Eastwood has been nominated for several other of his films, earning Best Picture and Best Director noms for both "Mystic River" and "Letters from Iwo Jima." He also picked up another Best Picture nod for the questionably accurate "American Sniper" in 2014. Still, he's yet to have taken home a Best Actor award. What's more, it took almost 40 years for Eastwood to gain any sort of acknowledgement from the Academy at all.

Clint Eastwood had to work hard to earn Oscars recognition

By the time Clint Eastwood won his first Oscar in 1993, he had long since been working to convince critics of his filmmaking prowess. His directorial debut, 1971's "Play Misty for Me" received positive reviews, though Eastwood's 1973 movie "Breezy" is rarely talked about partly because critics weren't all that impressed. But he continued to make films throughout the '70s and '80s, many of which were met with extremely effusive praise. Regardless, there was a sense that Eastwood — the stoic action star of the "Dollars Trilogy" and "Dirty Harry" — had to work harder than most to earn any of it.

Writing about Eastwood's box office triumph and his only '80s Western "Pale Rider" Vincent Canby of The New York Times seemed to sum up the general sentiment. "​​I'm just now beginning to realize that, though Mr.

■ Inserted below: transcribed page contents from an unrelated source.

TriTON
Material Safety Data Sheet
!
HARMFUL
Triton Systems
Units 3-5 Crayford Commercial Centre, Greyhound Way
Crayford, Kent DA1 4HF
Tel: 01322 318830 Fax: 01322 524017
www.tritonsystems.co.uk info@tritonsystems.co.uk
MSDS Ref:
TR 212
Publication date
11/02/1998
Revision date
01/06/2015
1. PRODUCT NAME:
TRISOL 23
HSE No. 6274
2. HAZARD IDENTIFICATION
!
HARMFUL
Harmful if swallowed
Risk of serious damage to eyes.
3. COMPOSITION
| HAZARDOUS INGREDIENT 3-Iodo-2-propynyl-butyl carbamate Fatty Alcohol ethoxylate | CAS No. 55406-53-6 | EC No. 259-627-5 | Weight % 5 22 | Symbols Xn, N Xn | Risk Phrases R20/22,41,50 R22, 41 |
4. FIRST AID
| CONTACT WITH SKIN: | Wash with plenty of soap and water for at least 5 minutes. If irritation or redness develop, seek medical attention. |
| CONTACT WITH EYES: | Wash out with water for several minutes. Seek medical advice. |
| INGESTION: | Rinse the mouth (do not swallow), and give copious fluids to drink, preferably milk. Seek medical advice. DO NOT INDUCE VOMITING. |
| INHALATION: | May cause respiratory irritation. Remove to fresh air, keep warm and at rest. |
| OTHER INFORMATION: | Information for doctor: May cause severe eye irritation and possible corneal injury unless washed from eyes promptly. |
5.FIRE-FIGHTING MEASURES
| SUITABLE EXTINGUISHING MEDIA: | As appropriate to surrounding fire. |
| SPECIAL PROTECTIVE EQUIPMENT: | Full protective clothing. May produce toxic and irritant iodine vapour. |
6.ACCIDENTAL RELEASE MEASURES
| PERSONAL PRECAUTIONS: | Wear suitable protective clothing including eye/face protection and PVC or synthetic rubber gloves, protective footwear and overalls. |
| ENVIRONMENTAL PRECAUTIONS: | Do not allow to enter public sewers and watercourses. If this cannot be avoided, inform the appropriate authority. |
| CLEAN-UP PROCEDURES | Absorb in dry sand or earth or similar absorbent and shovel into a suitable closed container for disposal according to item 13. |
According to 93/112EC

Eastwood may have been improving over the years," he wrote, "it's also taken all these years for most of us to recognize his very consistent grace and wit as a film maker." That's certainly the case if you go solely by the man's Oscars record. Eastwood's first film as director arrived in 1971 and it took him another 22 years to both earn an Oscar nomination and to win, even when he'd long since ostensibly proved his worth as a top-tier filmmaker.

Eventually, he wore down the critics and the Academy. But he's yet to win over the latter when it comes to his acting, and therein lies a fascinating facet of the man's career. Nobody would argue that Clint Eastwood is a bad actor. Yet there has been a question mark over his acting since the early days when naysayers decried his now famous gritted-teeth delivery.

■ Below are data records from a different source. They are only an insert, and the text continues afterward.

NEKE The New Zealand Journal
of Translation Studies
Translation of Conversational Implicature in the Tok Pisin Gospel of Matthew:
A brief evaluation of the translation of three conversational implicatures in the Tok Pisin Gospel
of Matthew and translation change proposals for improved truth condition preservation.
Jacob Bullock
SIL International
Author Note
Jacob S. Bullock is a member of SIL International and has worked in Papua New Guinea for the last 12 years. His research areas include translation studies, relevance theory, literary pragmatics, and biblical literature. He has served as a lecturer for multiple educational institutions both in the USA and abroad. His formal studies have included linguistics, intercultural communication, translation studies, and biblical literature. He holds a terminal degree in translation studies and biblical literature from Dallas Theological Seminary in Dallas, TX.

Not everyone believes in Clint Eastwood's acting

Clint Eastwood always had something crucial to any artist worth their salt: an opinion. Eastwood felt actors of his era made one fatal mistake in that they regurgitated performances they'd seen from big stars. Eastwood hated it. Clearly, then, he took his craft seriously enough to strive for originality. Still, he isn't always lauded for his acting ability, at least not as much as you might think.

Author of the biography "Clint: The Life and Legend," Patrick McGilligan wrote that Eastwood, "would rarely resort to shedding his skin and 'becoming' someone other than himself" — a preference that surely didn't play well with Academy voters. What's more, during an interview with The Wandrin Star, McGilligan downplayed the actor's range. "Clint's success as an icon and star revolves more around his persona," McGilligan said. "And his acting tends to fall back on what [Konstantin] Stanislavski (I believe) called 'the despotism of acquired habits.'" His skepticism of Eastwood's dramatic talents wasn't without precedent.

As the author notes in his book, some friends of Eastwood saw him as being "dead serious in his approach to acting" but there were those who suspected he viewed it with much less reverence. McGilligan points out that years after he'd already established himself, Eastwood was quoted as saying "Really, it [acting study] was sort of a pseudo-intellectual thing, a fad that people were going through at the time." Perhaps that's what prompted Fritz Manes to opine, "I think he was acting at being an actor."

Of course, Eastwood has given us plenty of evidence for his acting talent. But it is interesting to note this question mark which has followed him since the very beginning, and continued to linger long after he was brought to the attention of the Academy.